At the risk of puking you out again — big time — another thing in the equation to be aware of is that blacks generally have little to no problem doing members of their own sex, sometimes even animals, like any convenient stray urban dogs or barnyard beasts — should they have the opportunity. Hell, if they need to, these filthy beasts would hump a GD hole in the ground!
I’ve actually seen this behavior in public, myself. Back in high school we were playing a practice scrimmage game with another football team (not soccer). Looking across the field, I saw two black kids in their uniforms back behind the team in some overgrown patch of grass. The two were laying face down, humping away at the ground furiously in unison. I pointed this out to the assistant coach and head coach of my team, who grimaced and shook their heads in disgust. I’ve talked to many other Whites over the years who have seen similar obscene behavior out of these filthy, disgusting animals.
Now, your White liberal idiot will say that I’m only telling you these things because I’m a racist. No, witnessing such things in the real world and carefully observing this disgusting race in public places over the years, proudly makes me a “racist.”
Blacks are indeed an ugly, lazy and criminal race. No two ways about it. White-hating spoiled brats as well, I might note.
For example, this past week radio-show “shock jock”, of the Opie and Anthony show in Jew York city, was taking pictures in Times Square (a public venue), when a sheboon (probably a nasty street Ho) happened to get into one of his shots and went ape on his ass, punching him crazily in the face multiple times, just for taking her precious photo. Nearby homies rushed over to join in on the fun, so they could beat a Whitey.

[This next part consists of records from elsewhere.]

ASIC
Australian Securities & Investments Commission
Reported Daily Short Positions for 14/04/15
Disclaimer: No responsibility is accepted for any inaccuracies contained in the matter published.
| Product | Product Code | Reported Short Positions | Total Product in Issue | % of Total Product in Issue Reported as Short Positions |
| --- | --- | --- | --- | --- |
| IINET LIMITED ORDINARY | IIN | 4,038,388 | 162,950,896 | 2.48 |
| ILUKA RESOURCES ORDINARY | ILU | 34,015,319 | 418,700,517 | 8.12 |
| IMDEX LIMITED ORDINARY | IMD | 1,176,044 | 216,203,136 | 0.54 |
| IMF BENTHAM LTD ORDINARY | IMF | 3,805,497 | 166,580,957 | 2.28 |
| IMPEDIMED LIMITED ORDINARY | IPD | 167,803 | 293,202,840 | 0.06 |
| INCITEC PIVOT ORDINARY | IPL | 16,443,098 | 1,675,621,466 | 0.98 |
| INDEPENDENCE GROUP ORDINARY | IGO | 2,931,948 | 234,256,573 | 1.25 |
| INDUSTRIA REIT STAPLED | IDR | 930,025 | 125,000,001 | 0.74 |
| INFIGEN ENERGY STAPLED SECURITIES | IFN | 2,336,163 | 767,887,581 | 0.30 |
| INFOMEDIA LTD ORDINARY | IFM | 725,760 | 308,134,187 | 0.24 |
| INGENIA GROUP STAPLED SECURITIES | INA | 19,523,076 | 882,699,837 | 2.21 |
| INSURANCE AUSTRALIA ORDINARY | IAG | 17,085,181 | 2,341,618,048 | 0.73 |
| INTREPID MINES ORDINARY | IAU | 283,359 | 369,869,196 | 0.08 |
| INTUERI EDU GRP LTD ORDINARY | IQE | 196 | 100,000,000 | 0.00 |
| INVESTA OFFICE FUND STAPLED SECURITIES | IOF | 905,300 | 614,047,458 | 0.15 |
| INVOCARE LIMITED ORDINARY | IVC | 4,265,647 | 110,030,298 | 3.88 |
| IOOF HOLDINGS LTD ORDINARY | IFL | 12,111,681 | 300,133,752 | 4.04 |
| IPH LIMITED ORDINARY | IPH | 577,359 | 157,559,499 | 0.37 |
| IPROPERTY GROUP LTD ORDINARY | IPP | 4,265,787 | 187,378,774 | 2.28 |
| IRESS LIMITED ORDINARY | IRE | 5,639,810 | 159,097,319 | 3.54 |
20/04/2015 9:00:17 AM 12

When Anthony angrily described on his Twitter feed the violent assault by racist blacks (who called him a White motherf**ker); local liberal media went haywire, calling him the racist for merely describing the race of his attackers and what they yelled. Sirius XM fired Cumia immediately. Libtards and Jews can’t have us White people talking openly about the situation with this absolutely worthless, criminal race. It’s PC.
Think about it here, if a famous “shock jock” was beaten by White perps on the street like this, they would have it on the news everywhere, but since blacks did it, not a GD peep is reported nationally. Don’t you get the real deal now?
Then the media acts like us Whites got to be all happy and crap, just because Obongo made some dykish high-yellow chick (who identifies herself as “black”), Michelle Howard (right), a 4 star admiral last week. BFD.
How often do they make a report when a White guy makes the grade? Like GD never. Then they made it out like she was such the big hero on that Somali hijacking story, where the captain of a civilian ship (played by big PC-suckup, Tom Hanks) was saved by White Seal team snipers who made some amazing synchronized shots. I’ve heard it’s a bit of an embarrassment to military PC apparatchiks that so few blacks make it through Seal Team “Hell Week,” or last long later without screwing up big time.
I’m telling you, this PC BS sucks royally. It just keeps getting worse and worse and worse by the day. Pretty soon, the creeps will come up with some kind of head helmet they force us White people to wear, which zaps us whenever we think something non-PC.
Wearing such a PC helmet would probably would get one electrocuted visiting my site. If my site even survives till then.